Il sindaco di Milano Beppe Sala. Ha deciso di aderire ai Verdi europei (Ansa)

GranMilano

Effetto Sala sul Pd

Fabio Massa

Per ora malumore e arrocco. Ma un sindaco dei Verdi costringe a rivedere tutto

C’è un dato dell’ultimo sondaggio Swg che la politica dovrebbe compulsare con attenzione. Per il 50 per cento degli ex elettori del Pd, il Pd non ha più una identità politica. Per il 54 per cento degli attuali elettori del Pd il partito ha una forte litigiosità interna. Mixare i due dati ci dà la formula perfetta di un partito liquido, e tossico. Il correntismo che – in modo un po’ troppo sbrigativo (a dirla tutta avrebbe necessitato di ulteriore spiegazione teorica) – Beppe Sala ha indicato come uno dei motivi fondamentali della sua scelta di aderire ai Verdi europei, si sta trasformando in un monolite di irrilevanza. Contro il quale l’avvento di Enrico Letta dovrebbe essere l’ultima, estrema, cura. La scelta del sindaco di Milano di entrare nella politica partitica non va sottovalutata. Al netto della tempestività di scegliere il giorno del sì nazareno a Letta. Non tanto per la traiettoria del primo cittadino, che è tutta personale e che chiaramente improntata al livello nazionale (non è un caso che nell’intervista a Repubblica citi la presenza di parlamentari nel Gruppo misto) ma perché sono le reazioni alla sua scelta a dire molto sullo stato di salute mentale del Pd.

 

Detta in breve: che cosa farà il Partito democratico?

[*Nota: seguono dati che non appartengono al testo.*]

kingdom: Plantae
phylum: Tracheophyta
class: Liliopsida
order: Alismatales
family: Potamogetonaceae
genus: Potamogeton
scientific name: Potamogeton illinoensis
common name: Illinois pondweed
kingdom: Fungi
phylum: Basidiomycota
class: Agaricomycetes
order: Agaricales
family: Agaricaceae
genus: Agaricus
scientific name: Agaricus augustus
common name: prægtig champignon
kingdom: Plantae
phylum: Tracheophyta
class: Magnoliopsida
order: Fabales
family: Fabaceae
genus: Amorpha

Per adesso, si arrocca e si difende. O meglio: difende il proprio operato negli ultimi dieci anni, dicendo che gli assessori Marco Granelli e Pierfrancesco Maran (per bocca della segretaria, Silvia Roggiani), hanno fatto benissimo. E c’è del veleno, perché è noto anche ai sassi che Granelli e Maran non faranno parte della nuova giunta di Beppe Sala. Ma al di là della difesa, il problema vero è che Sala sta provando a importare nella politica italiana (via Milano) esperienze estere, colpevolmente sparite dalla scena nostrana. Non è un caso che parli di Verdi europei. Ed è la seconda volta: quando scrisse il suo libro sul socialismo in mente non aveva le esperienze italiane ma i socialisti europei. “Se parlo su quel divano là con il primo ministro spagnolo Pedro Sanchez, parlo con uno che si definisce socialista – ha raccontato – Se mi confronto con la sindaca di Parigi Anne Hidalgo, parlo con una socialista. La cosa che mi dà fastidio è che c’è questo tabù italiano sul socialismo. Se invece guardi al di là di Chiasso, il socialismo c’è eccome”.

 

Un po’ la stessa cosa che è avvenuta con i Verdi europei. In Italia, e a Milano in particolar modo, i Verdi sono un marchio poco spendibile, quasi uno sfollagente. In Europa no. Dunque, la sfida di Sala è rendere potabile una bevanda fino ad adesso assai amara. Ora si arrocca, ma che cosa farà il Pd, e a Milano in particolar modo? Diventerà ancora più radicale sulla politica green, andando così in una gara di pista ciclabile in pista ciclabile, di divieto in divieto, con il sindaco verde? Oppure, come già inizia a circolare all’interno del partito, nelle segrete stanze, sta elaborando una sua reason why tutta giocata sulla prossima stagione amministrativa? Che non sarà – in base a questa nuova dottrina – giocata sulla difesa dell’ambiente ma sulla difesa dell’uomo, e dunque del milanese, reso più fragile dalla pandemia. Impaurito e impoverito, teso a salvare il proprio posto di lavoro e le proprie condizioni di vita. Per adesso è solo una ipotesi di lavoro, che deve essere verificata poi nelle azioni concrete.

 

Fin qui, la politica alta. E la sua declinazione? Sala continuerà nella sua modalità decisionale e nel suo percorso, coerente e in continuità con se stesso. Ma il partito che cosa farà? Chiederà di convocare vertici di maggioranza, nei quali dall’alto della propria percentuale (15-16 per cento? Di più?) e vorrà non solo più posti, ma più peso nelle scelte? Per chi si occupa di politica, non è un dettaglio. Si rischia la paralisi, o il conflitto interno. Serve una nuova formula, nel bel mezzo di una tempesta che parte da Roma ma che a Milano trova i vertici ulteriormente in crisi per la scelta di Sala, mentre il partito lombardo si attrezzava a riposizionarsi su Letta. In questa tormenta colpisce la scelta di Giuseppe Guzzetti di iscriversi al Pd. Del resto, agli amici lo aveva detto più volte: siamo all’ultima curva della democrazia, dopo non ci sarà più niente.